Quand la science se penche sur les herbiers marins tropicaux
Publié le 15/09/2026
OCEAN LEAVES est le nom de la chaire partenariale de l'UBO qui s'intéresse aux herbiers marins tropicaux. Elle permettra d'améliorer le suivi et la connaissance de ces écosystèmes encore peu connus du grand public et peu explorés par la recherche.
Le site internet de la chaire Ocean leaves de l'UBO
photo de couverture : Un dugong qui broute un herbier marin - Pïxabay
Les feuilles de l'océan, c'est la traduction d'OCEAN-LEAVES, le nom de cette chaire partenariale née fin mars à l'UBO. C'est aussi un acronyme : Optimisation de la conservation et de l’engagement pour les herbiers marins. Cette chaire est portée par la Fondation UBO et les scientifiques Claire Hellio et Fanny Kerninon, elle rassemble chercheurs, institutions et partenaires publics et privés ; elle a été lancée à Océanopolis, tout un symbole !
Les herbiers marins tropicaux, peu connus et pourtant précieux
On part de Brest, mais ce sont bien les herbiers tropicaux qui sont suivis par la chaire. La France d'outre-mer ne manque pas de territoires où ils poussent : les Antilles françaises, Mayotte, la Nouvelle-Calédonie... Les herbiers marins sont des écosystème de plantes à fleurs (phanérogames) avec feuilles et racines, composés d'une seule ou de plusieurs espèce(s).
On trouve des herbiers marins dans tout l'océan, partout autour du globe même au pôle nord, à faible profondeur pour capter la lumière. Parfois il ne reste que quelques pousses, ou bien c'est une vaste étendue qui forme écosystème avec algues et animaux associés : les herbiers marins sont à la fois des sources d'alimentation (pour les tortues ou les dugongs qui les broutent), des habitats (pour les hippocampes), des nurseries (pour les jeunes poissons). Ces plantes contribuent aussi à limiter l'érosion côtière et elles jouent leur rôle touristique (puisqu'elles constituent de jolis fonds marins à observer en plongée).
L'objectif de la chaire est de mettre au point un protocole transférable pour mieux collecter les données sur ces herbiers et mieux les suivre.

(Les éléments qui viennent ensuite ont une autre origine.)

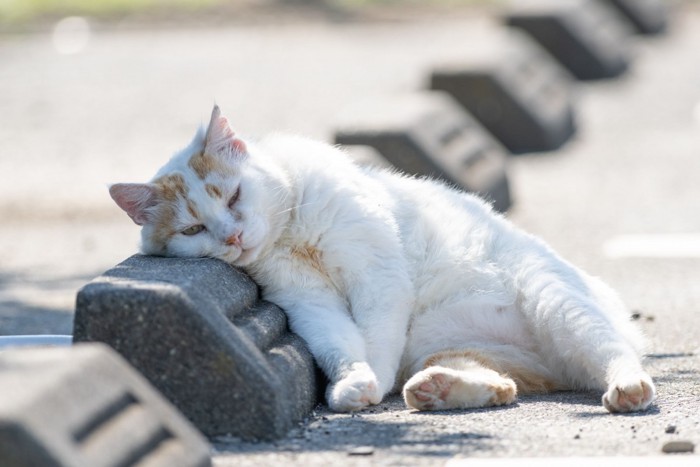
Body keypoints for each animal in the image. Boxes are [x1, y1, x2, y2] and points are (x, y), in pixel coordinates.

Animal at [110, 105, 656, 414]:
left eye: (234, 196)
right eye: (193, 229)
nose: (235, 236)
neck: (291, 234)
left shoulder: (377, 273)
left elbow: (374, 335)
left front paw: (371, 376)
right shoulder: (305, 299)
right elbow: (335, 341)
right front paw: (353, 383)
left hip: (556, 300)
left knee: (611, 352)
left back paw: (627, 386)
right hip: (456, 348)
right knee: (503, 385)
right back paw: (439, 389)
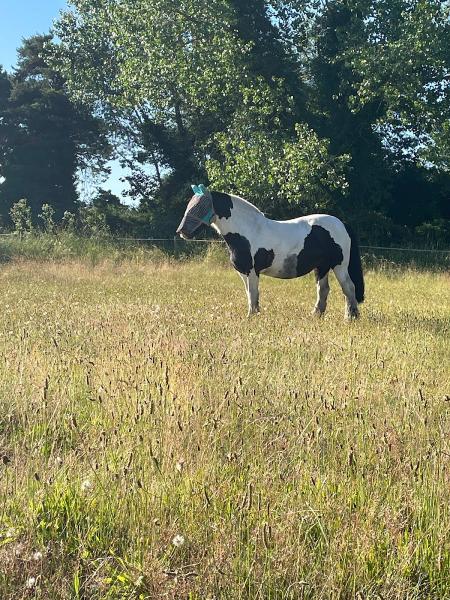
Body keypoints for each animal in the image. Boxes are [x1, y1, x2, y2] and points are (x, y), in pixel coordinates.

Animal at [177, 185, 366, 318]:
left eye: (200, 206)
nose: (182, 231)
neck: (247, 231)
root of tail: (342, 223)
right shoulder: (243, 273)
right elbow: (250, 294)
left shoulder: (252, 271)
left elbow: (253, 294)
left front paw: (252, 316)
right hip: (322, 267)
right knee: (323, 289)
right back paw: (316, 315)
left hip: (339, 266)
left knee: (349, 287)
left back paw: (350, 317)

Il existe bien des programmes de recherche sur les herbiers (notamment ceux de la Bretagne) mais beaucoup moins pour ceux des zones tropicales (dont on connait mieux les récifs coralliens ou les mangroves).
Les deux chercheuses vont s'intéresser en particulier à l'écologie chimique des herbiers marins tropicaux : interactions entre espèces, équilibres, composition, état de santé, microbiome (micro flore de surface et bactéries). On peut tout à fait identifier dans les herbiers des molécules actives dont pourra s'inspirer la recherche pour fabriquer de nouveaux médicaments. D'autres disciplines scientifiques seront progressivement associées à la chaire, y compris du droit car l'objectif est aussi d'influer sur les politiques publiques en faveur des herbiers.
Sensibiliser et mobiliser pour réduire les menaces qui pèsent sur les herbiers marins tropicaux
De nombreuses menaces pèsent sur les herbiers marins qui, de fait, déclinent : les pollutions, comme les composés antifooling (herbicides) qu'on applique sur les coques des bateaux, les intrants d'origine agricole, les résidus de métaux lourds d'origine industrielle, etc.
S'y ajoutent la destruction par le piétinement quand les herbiers marins émergent à marée basse ou l'arrachage par les ancres de bateaux.
Les scientifiques s'intéressent aussi aux effets du changement climatique sur les herbiers, à leurs éventuelles adaptations et résistances.
Ces anciennes plantes terrestres retournées à la mer qui se multiplient par leurs graines mais aussi par bouturage ont beaucoup à nous apprendre ! Mieux les connaître permettra aussi de sensibiliser le grand public, les autorités politiques et le monde socio-économique à leur cause.